# Around the house question



## toxxik (May 20, 2013)

Curious question fit the guys out here. Realistically, what would you like to see your SO wear when you are just hanging around the house? I will be the first to admit I am not getting dolled up to sit around the house and tend to wear more casual athletic wear, or as my hubs would say a fitted t shirt and my booty shorts. Does the casual dress bother you or what would you like to see.
_Posted via Mobile Device_


----------



## JustPuzzled (Dec 12, 2012)

Tight-fitting but comfortable athletic wear like yoga pants. My W looks great in them.. She's happy because she's comfortable, and I'm happy because, well, she looks great.

Minimal makeup.


----------



## MSP (Feb 9, 2012)

Casual feminine clothes.


----------



## Clark G (Sep 5, 2012)

Whatever is comfortable is good with me. If she wants to dress up then we'll go out. I do like a woman in a good pair of jeans or yoga pants.


----------



## WorkingOnMe (Mar 17, 2012)

It depends on how often she dresses up and how often she dresses down.


----------



## thatbpguy (Dec 24, 2012)

It depends on what you want to get out of it. 

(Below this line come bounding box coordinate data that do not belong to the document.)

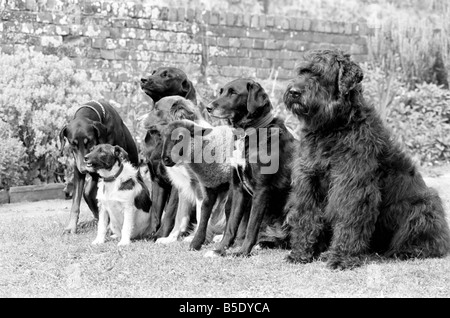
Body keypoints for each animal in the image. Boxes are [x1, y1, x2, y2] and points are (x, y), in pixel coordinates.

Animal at [284, 49, 450, 268]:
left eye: (320, 74)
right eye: (302, 71)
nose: (294, 91)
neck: (331, 126)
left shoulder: (352, 184)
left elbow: (348, 219)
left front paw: (340, 257)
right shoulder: (308, 179)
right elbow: (306, 216)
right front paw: (301, 252)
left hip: (425, 205)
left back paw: (409, 250)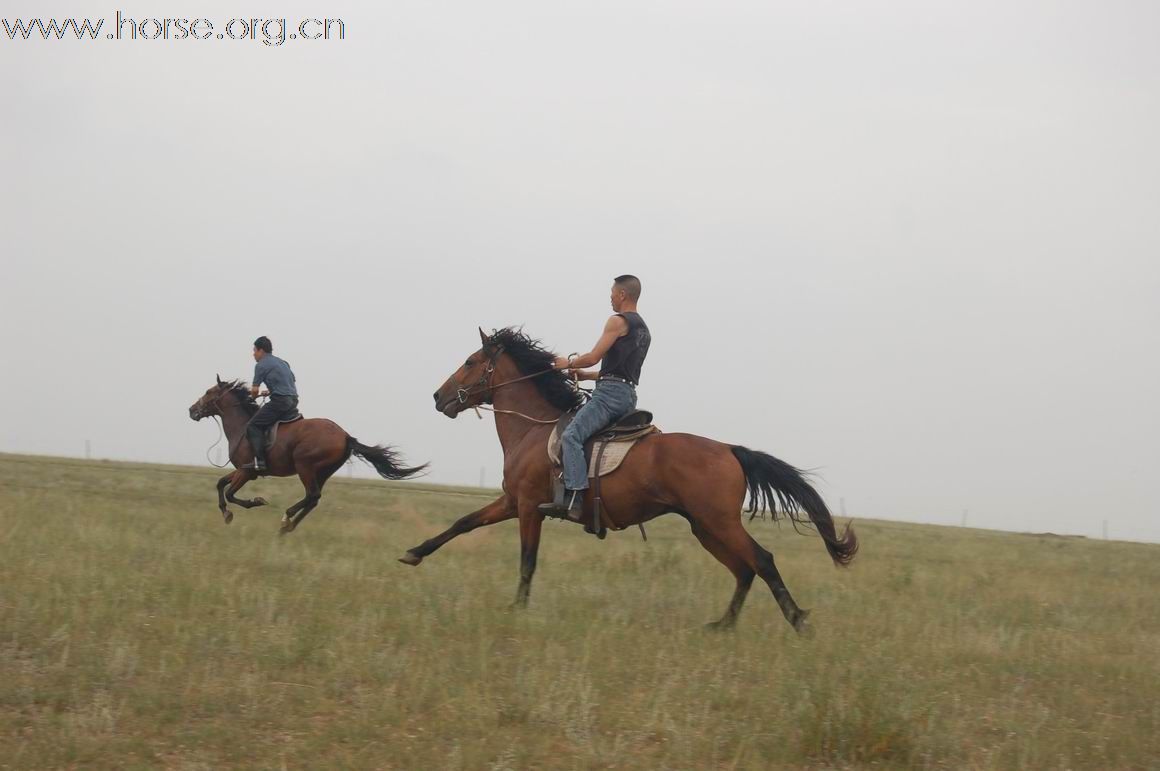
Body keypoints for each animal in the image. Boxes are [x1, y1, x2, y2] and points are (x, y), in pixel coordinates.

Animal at [187, 375, 429, 533]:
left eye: (209, 392)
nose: (191, 410)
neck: (242, 426)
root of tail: (345, 436)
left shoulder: (247, 472)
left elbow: (230, 493)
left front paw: (254, 502)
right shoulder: (242, 471)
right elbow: (220, 484)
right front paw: (225, 513)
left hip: (305, 465)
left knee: (311, 495)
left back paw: (286, 518)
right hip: (323, 471)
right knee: (314, 498)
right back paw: (289, 525)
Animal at [403, 326, 858, 635]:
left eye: (470, 362)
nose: (438, 397)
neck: (533, 429)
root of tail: (729, 450)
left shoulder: (530, 507)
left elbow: (527, 561)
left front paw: (516, 609)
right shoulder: (511, 503)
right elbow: (463, 523)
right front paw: (414, 553)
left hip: (719, 523)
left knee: (762, 561)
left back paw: (797, 621)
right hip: (704, 527)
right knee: (744, 570)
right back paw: (722, 626)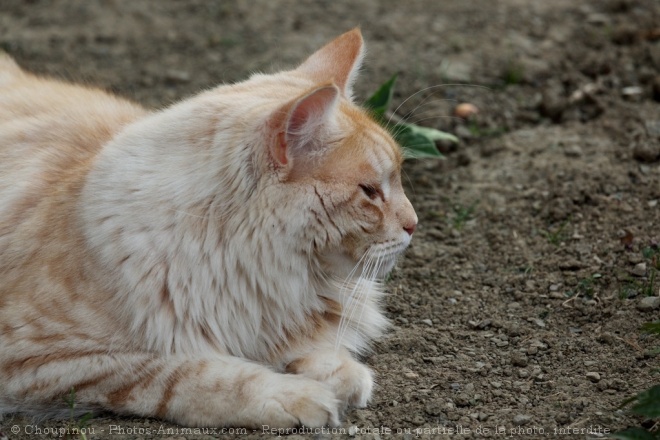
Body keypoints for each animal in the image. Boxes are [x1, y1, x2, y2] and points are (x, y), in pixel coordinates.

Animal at [0, 29, 416, 428]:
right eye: (370, 191)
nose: (414, 224)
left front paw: (336, 371)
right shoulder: (39, 357)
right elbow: (185, 373)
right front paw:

If nothing (and he's fine with that) then wear whatever you want. If something [wink, wink] then I suggest skipping a bra and making him crawl on the floor for you.


----------



## Stonewall (Jul 5, 2011)

cheap french maid outfit works for me. LOL!


----------



## Almostrecovered (Jul 14, 2011)

doesnt really matter what clothes she has on because I usually take them off


----------